Ausbeutung auf der Zuckerrohrplantage: Sklavenhütten im Freilichtmuseum auf Martinique. Bonner Forscher betrachten das Phänomen in allen Zeiten und Erdteilen.

Foto: Martin Wein, Bonn

Drei Jahre nachdem die Deutsche Forschungsgemeinschaft der Universität Bonn in einem bundesweiten Wettbewerb unter Hochschulen grünes Licht für insgesamt sechs Exzellenzcluster gegeben hat, sind im Exzellenzcluster zur Sklaverei und Abhängigkeitsforschung in der Vormoderne die vier neuen Professuren besetzt worden.

Die Historikerinnen Julia Hillner und Claudia Jarzebowski sowie die Amerikanistin Pia Wiegmink komplettieren seit dem Wintersemester das Team im „Bonn Center for Dependency and Slavery Studies (BCDSS)“. Der Historiker Christoph Witzenrath forscht und lehrt dort bereits.

Zusammen sollen die vier das personelle Herzstück des Clusters bilden, wie Cluster-Sprecher Professor Stephan Conermann erklärt. Jüngst stattete auch die NRW-Wissenschaftsministerin Isabel Pfeiffer-Poensgen auf ihrer Forschungsreise „#möglichmacher“ dem Cluster einen Besuch ab.
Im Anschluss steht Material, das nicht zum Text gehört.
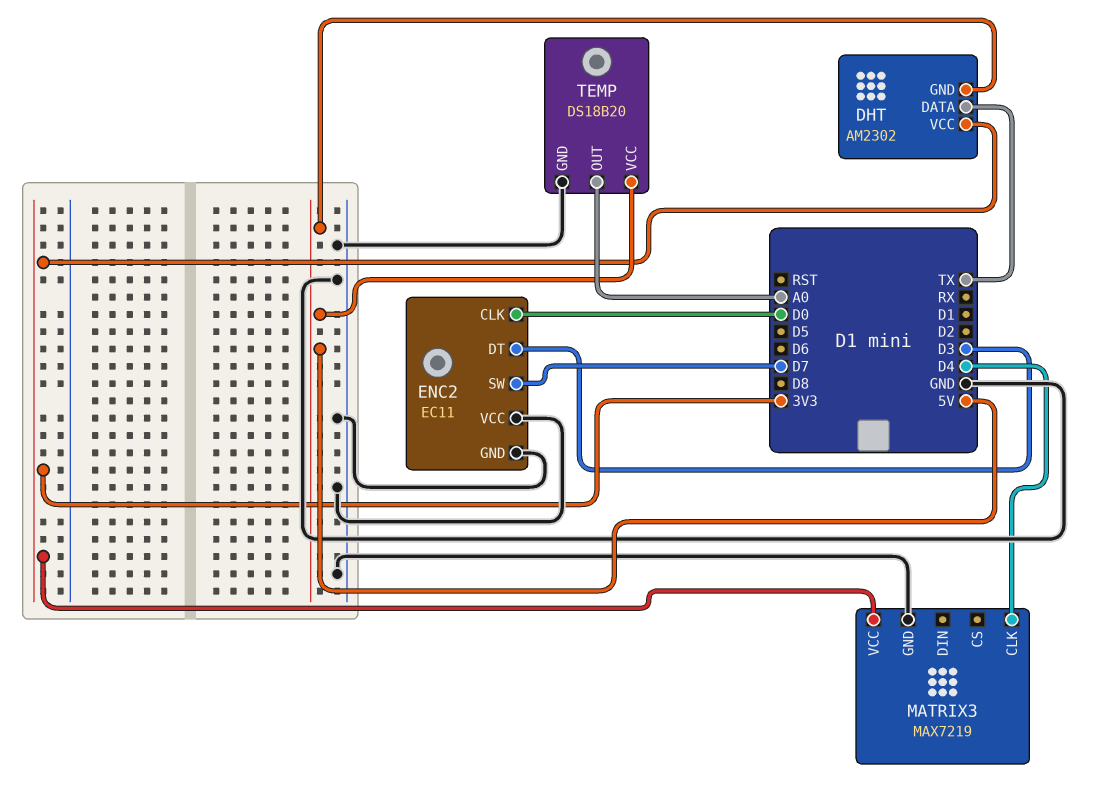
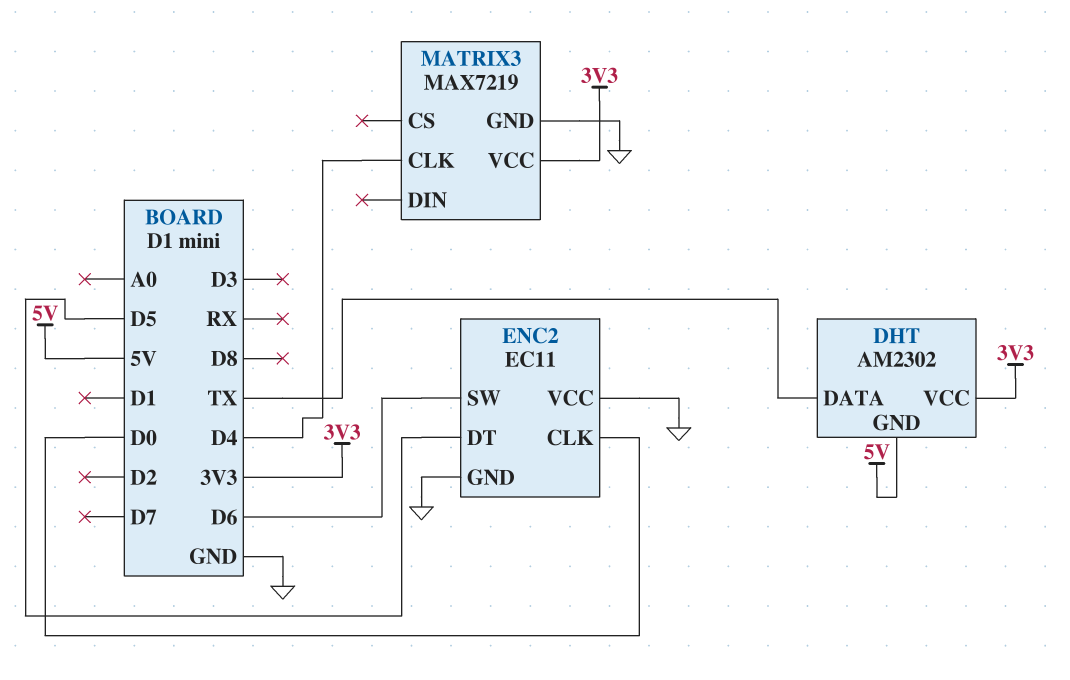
ENC2 pin DT: D3 -> D5
ENC2 pin SW: D7 -> D6
TEMP: DS18B20 -> none
TEMP pin GND: GND -> none
TEMP pin OUT: A0 -> none
TEMP pin VCC: 5V -> none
Claudia Jarzebowski konzen­triert sich auf die Global- und Geschlechtergeschichte der Frühen Neuzeit. Sie befasst sich dabei auch mit der Geschichte von Abhängigkeiten und Versklavung sowie der Entstehung der bürgerlichen Gesellschaft.
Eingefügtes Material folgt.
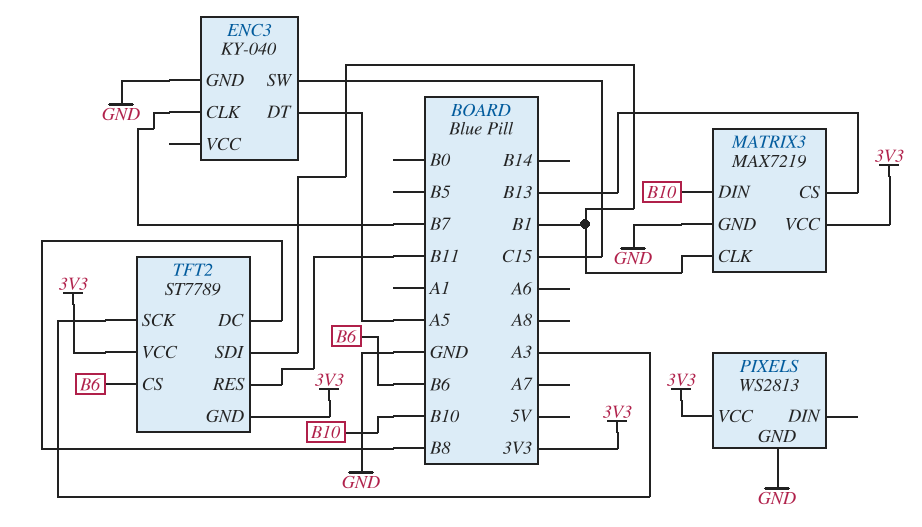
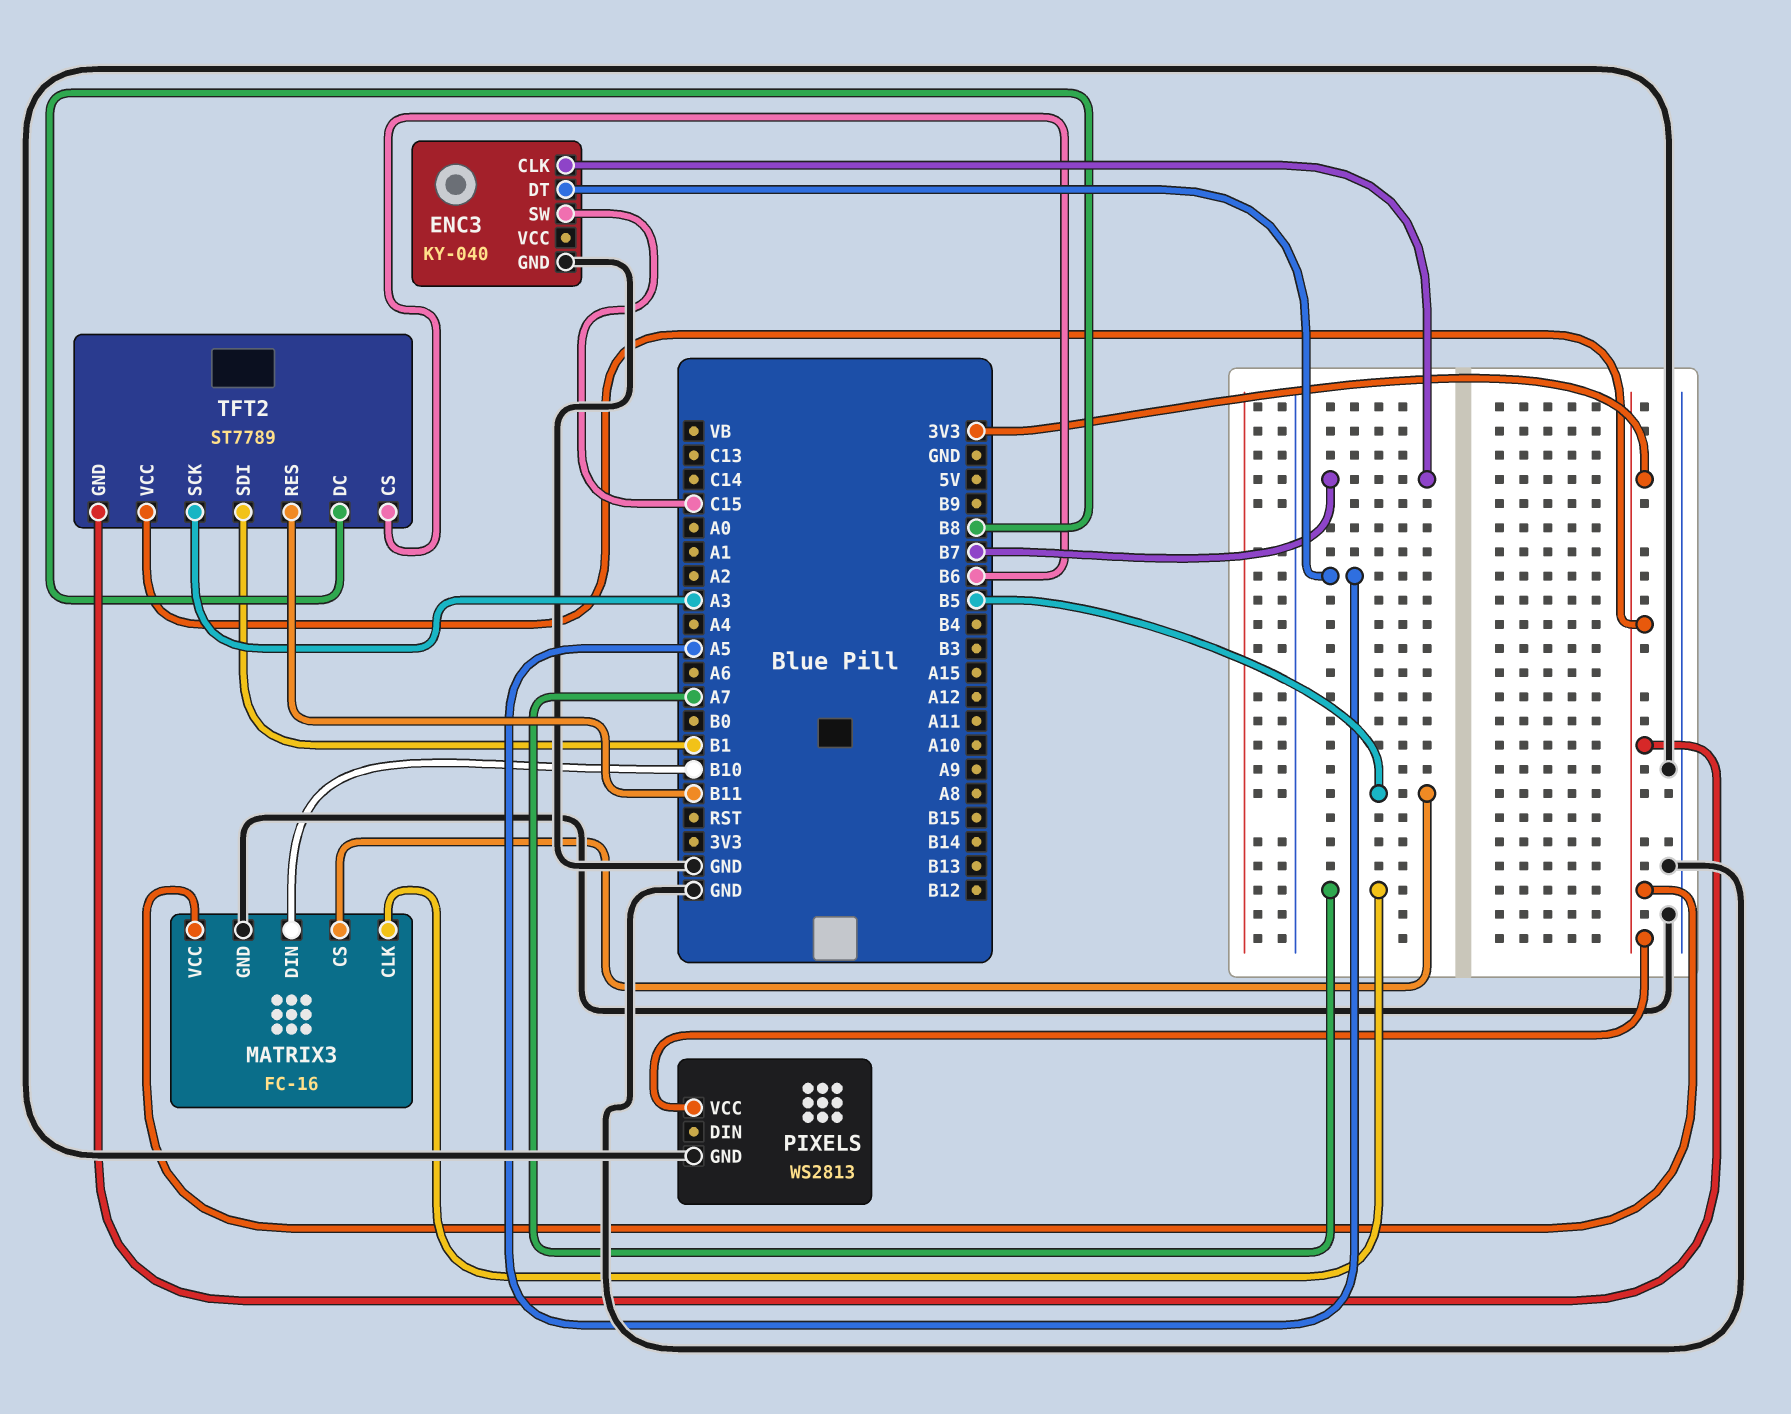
MATRIX3: MAX7219 -> FC-16
MATRIX3 pin CLK: B1 -> A7
MATRIX3 pin CS: B13 -> B5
Pia Wiegmink interessiert sich für kulturelle Praktiken und Narrative der amerikanischen Sklaverei und Abhängigkeit im 19. Jahrhundert sowie deren transatlantische Verflechtungen und Zirkulation. In früheren Forschungsprojekten untersuchte sie bereits US-amerikanische Literatur zur Abschaffung der Sklaverei vor allem im Hinblick auf Frauen als deren Autorinnen, Subjekte und Leserinnen.

Die Forscher/innen wollen den Begriff der Sklaverei weiter fassen als bisher

Julia Hillner untersucht vor allem den Wandel von Familie und Haushalt in der Zeit zwischen 300 und 750 nach Christus und wie sich dieser in Rechtsnormen und -praktiken niederschlägt.

Christoph Witzenrath schließlich ist schon seit 2017 Professor am BCDSS. Seine Forschungsschwerpunkte sind die eurasische Steppe und ihre Nachbarn sowie der Einfluss von Nomaden-Siedler-Beziehungen und Sklavenhandel auf soziale Abhängigkeiten und politische Repräsentation. Er möchte die strukturellen und kulturellen Besonderheiten der eurasischen Gesellschaften analysieren, die durch eine große Kluft zwischen dem Staat und den abhängigen sozialen Gruppen gekennzeichnet sind.

Insgesamt möchte der Cluster den Begriff von Sklaverei breiter fassen, der bislang vor allem auf die europäische Antike und das frühneuzeitliche Nordamerika bezogen wird. Dabei gibt es viele Formen von Abhängigkeit: Man denke an Leibeigene im europäischen Mittelalter, an Zwangsarbeiter oder an Europäer, die von nordafrikanischen Piraten versklavt wurden.

„Der Exzellenzcluster trägt mit seinem Themenschwerpunkt deutschlandweit ein Alleinstellungsmerkmal und ist ein wichtiger Pfeiler für die Geisteswissenschaften an der Universität Bonn“, sagt Rektor Professor Michael Hoch. Neben der inhaltlichen Arbeit werde auch der wissenschaftliche Nachwuchs mit Stellen für Postdoktoranden und Promotionen gefördert. Lehren werden die neuen Lehrstuhlinhaber vor allem in  den neuen Masterstudiengängen „Dependency and Slavery Studies“ und „Slavery Studies“.